The property price that a family may afford is thus the loan amount (after taking into account the Total Debt Servicing Ratio, which is currently 55%), plus the initial down payment.
Despite the increased interest rate in July, the modelling reveals that the price buyers can afford based on the loan amount they can take is still higher than today's median-price OCR and RCR homes (see Figure 2).
However, the cushion has shrunk significantly since 2020, particularly for individuals looking to buy new homes on the primary market, as new homes are now more expensive.
or a 20-year loan, for example, the S$568,000 buffer between new OCR/RCR homes and the price that consumers can afford in 2020 has reduced to less than S$87,000, or an 85 percent reduction.
At the longest conceivable loan term of 35 years, the buffer declines from around S$1.9 million to approximately S$1.1 million, or approximately 41%.
if the mortgage rate rises to 2.5% or higher, households with the top 30th percentile income on a 20-year loan would be unable to afford the median price for a new unit in the RCR and OCR. If the mortgage rate rises to 3.5 percent, these households will be unable to buy median-priced resale properties.
However, on a 35-year loan, such households would be unable to afford the median price for a new unit only if mortgage rates reached 5.5 percent, and they would also be priced out of comparable apartments in the resale market if rates reached 6%.
"We assume the buyer has no outstanding debt." However, when growing automobile and other products prices are considered, credit card payments and car loans should be greater for younger, aspirational households. "This will further constrain the costs they can afford," Dr Lee warned.
While a longer loan tenure decreases the borrower's monthly mortgage payments, it also means the household will pay more interest over time for the same loan amount.

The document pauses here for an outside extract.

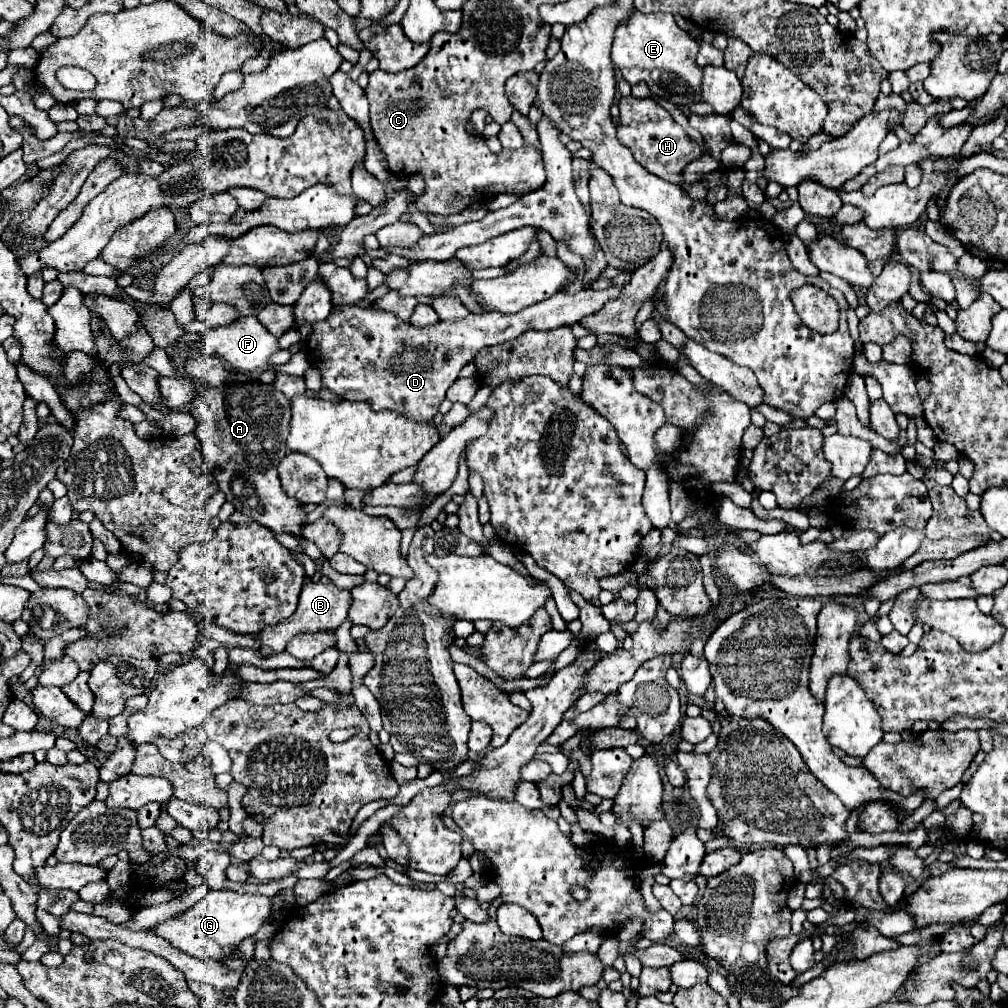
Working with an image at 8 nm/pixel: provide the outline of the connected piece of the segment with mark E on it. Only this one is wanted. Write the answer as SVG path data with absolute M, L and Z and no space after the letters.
M634 12L626 24L616 28L610 58L630 84L644 80L654 94L682 106L700 102L702 68L696 66L696 50L698 42L676 24L672 14Z

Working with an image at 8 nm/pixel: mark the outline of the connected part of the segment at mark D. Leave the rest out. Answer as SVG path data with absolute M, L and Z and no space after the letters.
M612 284L606 290L584 288L578 294L560 292L516 314L468 314L468 318L460 322L438 322L428 330L414 328L410 322L402 322L384 310L342 304L336 306L326 320L312 324L312 338L308 336L304 352L310 364L320 370L322 386L336 396L368 402L374 412L392 410L412 422L432 422L438 406L446 398L446 390L482 348L514 340L528 330L548 332L574 324L582 316L600 310L606 302L616 300L622 290L624 286Z

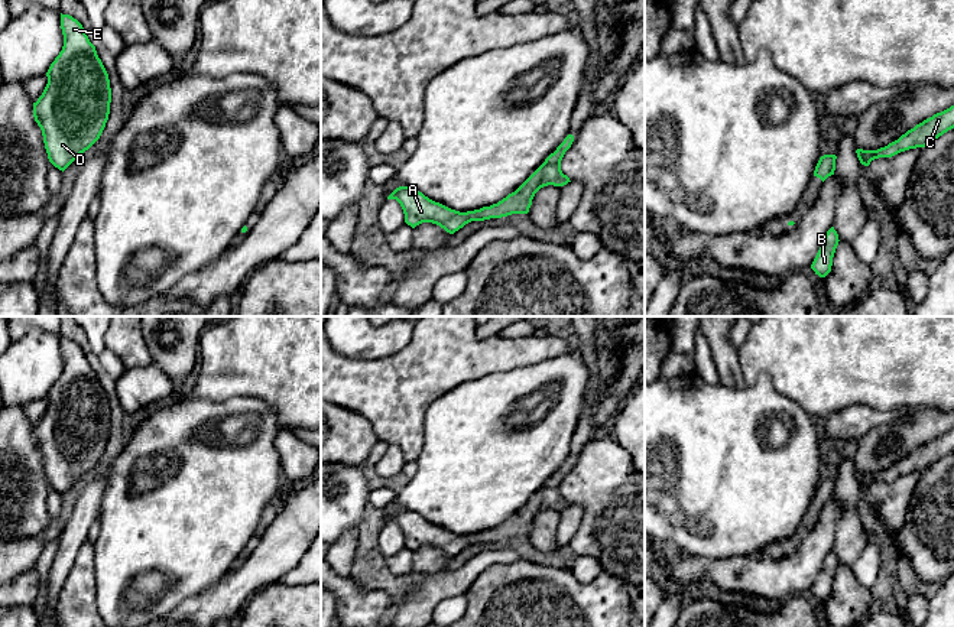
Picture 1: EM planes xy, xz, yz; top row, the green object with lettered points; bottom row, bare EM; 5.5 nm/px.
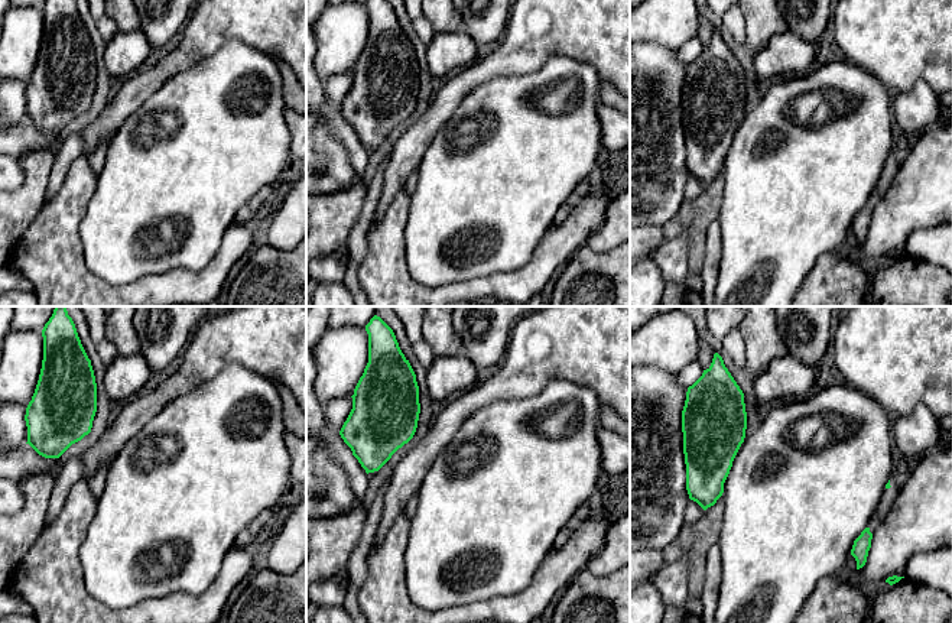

It will also take the homeowner longer to become debt-free.
Given that private home prices are at a historic high, rising interest rates and declining disposable incomes as a result of rising prices further undermine housing affordability at a faster pace," he said.
IREUS' modelling is, of course, based on a first-time private property buyer. Those who own existing private apartments or HDB flats may be less harmed by increasing mortgage rates if they move laterally or right-size, particularly if they purchased their current houses between 2013 and 2017.
"Capital gains and equity appreciation will help offset some of the higher debt costs," Dr Lee explained.
Furhermore, thanks to the availability of public housing, housing in Singapore remains widely inexpensive.
"The price-to-income ratio for 4- and 5-room HDB resale and Built-To-Order flats continues to be less than 5, which is a good level," he noted. This means that a HDB flat costs around 5 times the household's annual salary.
"However, the government must handle the misalignment of expectations, as young professionals prefer private condominiums than HDB apartments."